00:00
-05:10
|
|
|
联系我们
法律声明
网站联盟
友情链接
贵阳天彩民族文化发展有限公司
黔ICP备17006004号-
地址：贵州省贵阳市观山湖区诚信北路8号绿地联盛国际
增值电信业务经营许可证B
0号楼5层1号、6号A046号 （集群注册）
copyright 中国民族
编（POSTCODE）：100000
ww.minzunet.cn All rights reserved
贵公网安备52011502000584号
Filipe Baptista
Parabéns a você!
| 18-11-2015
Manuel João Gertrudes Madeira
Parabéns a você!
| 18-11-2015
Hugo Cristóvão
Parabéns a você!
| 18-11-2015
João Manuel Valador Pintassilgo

....

Task to complete »
Every record must be set down again exactly.

Written solution »
00:00
-05:10
|
|
|
联系我们
法律声明
网站联盟
友情链接
贵阳天彩民族文化发展有限公司
黔ICP备17006004号-
地址：贵州省贵阳市观山湖区诚信北路8号绿地联盛国际
增值电信业务经营许可证B
0号楼5层1号、6号A046号 （集群注册）
copyright 中国民族
编（POSTCODE）：100000
ww.minzunet.cn All rights reserved
贵公网安备52011502000584号
Filipe Baptista
Parabéns a você!
| 18-11-2015
Manuel João Gertrudes Madeira
Parabéns a você!
| 18-11-2015
Hugo Cristóvão
Parabéns a você!
| 18-11-2015
João Manuel Valador Pintassilgo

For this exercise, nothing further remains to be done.